Bab 10 Bagai pecundang

Ia terus memperhatikan layar ponselnya yang sejak tadi hilang sinyal, hatinya sudah tidak sabar ingin menelpon Ica, ingin sekali ia mendengar suara manja kekasihnya itu.

"Ca, kamu lagi apa sekarang? masih sibuk kah kamu dengan pekerjaanmu, Aku rindu Ca...sungguh Aku rindu kamu..."

Batin Bayu.

Menjelang siang, ketika mobil mulai memasuki kawasan parkir ruko 3 lantai tempat dimana Bayu akan menjalani hari-harinya beberapa minggu kedepan.

Dengan cepat, Bayu melompat turun dari mobil dan sedikit menjauh segera ia membuka ponselnya dan senyumnya seketika terkembang ketika menatap sinyal ponselnya yang sudah stabil.

"Sayang... Angkat ... Aku rindu.."

Bisik bayu sendiri sembari menempelkan ponsel pada telinganya.

Namun hingga 7 kali ia mencoba menelpon Ica, tetap tak ada jawaban.

Bayu terdiam menghela nafas,

"Ca.. masih sibuk kah? mungkinkah kamu masih meeting hingga sesiang ini??"

Bayu melangkah gontai, menuju ruko untuk masuk meletakkan ranselnya.

Namun langkahnya terhenti, ketika sebuah getaran pada ponselnya yang menandakan pesan masuk.

Buru-buru Bayu memeriksanya.

Senyumnya merekah, ketika tau pesan tersebut datang dari Ica kekasihnya.

"Bay, maafkan Aku... Sengaja tak mengangkat telpon kamu.
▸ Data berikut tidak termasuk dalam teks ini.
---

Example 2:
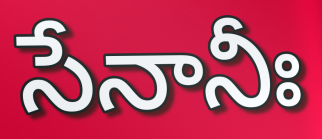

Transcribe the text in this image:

సేనానీః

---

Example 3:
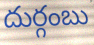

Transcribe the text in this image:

దుర్గంబు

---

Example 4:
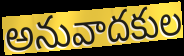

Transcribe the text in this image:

అనువాదకుల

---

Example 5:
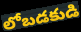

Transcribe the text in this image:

లోబడకుడి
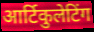
आर्टिकुलेटिंग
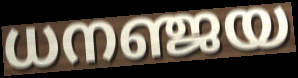
ധനഞ്ജയ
Sebenarnya semalam Aku ingin bicara serius, tapi hati ini tak tega. Bay, sebenarnya, seminggu yang lalu keluarga Brama datang melamarku. Aku tak bisa menolak, orang tuaku sepakat menjodohkanku.

Aku harap kamu mengerti untuk tidak menghubungiku lagi, Aku ingin menjaga perasaan Brama dan keluarganya.
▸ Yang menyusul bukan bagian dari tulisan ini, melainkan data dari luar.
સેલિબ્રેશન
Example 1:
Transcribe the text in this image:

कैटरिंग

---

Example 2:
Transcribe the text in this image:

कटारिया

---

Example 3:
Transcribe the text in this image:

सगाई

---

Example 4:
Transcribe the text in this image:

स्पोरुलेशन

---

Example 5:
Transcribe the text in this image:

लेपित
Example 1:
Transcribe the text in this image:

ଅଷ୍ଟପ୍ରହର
Maafkan Aku mengecewakanmu"

Seketika senyum di wajah Bayu luruh, hatinya terasa remuk, semua seperti mimpi buruk baginya.

Sungguh hal yang tidak pernah terbayang sebelumnya bahwa hari ini ia akan mendapat pesan menyakitkan itu dari perempuan kesayangannya.

Bahkan semalam, semua masih baik- baik saja, mereka menghabiskan waktu bersama dengan sangat manis.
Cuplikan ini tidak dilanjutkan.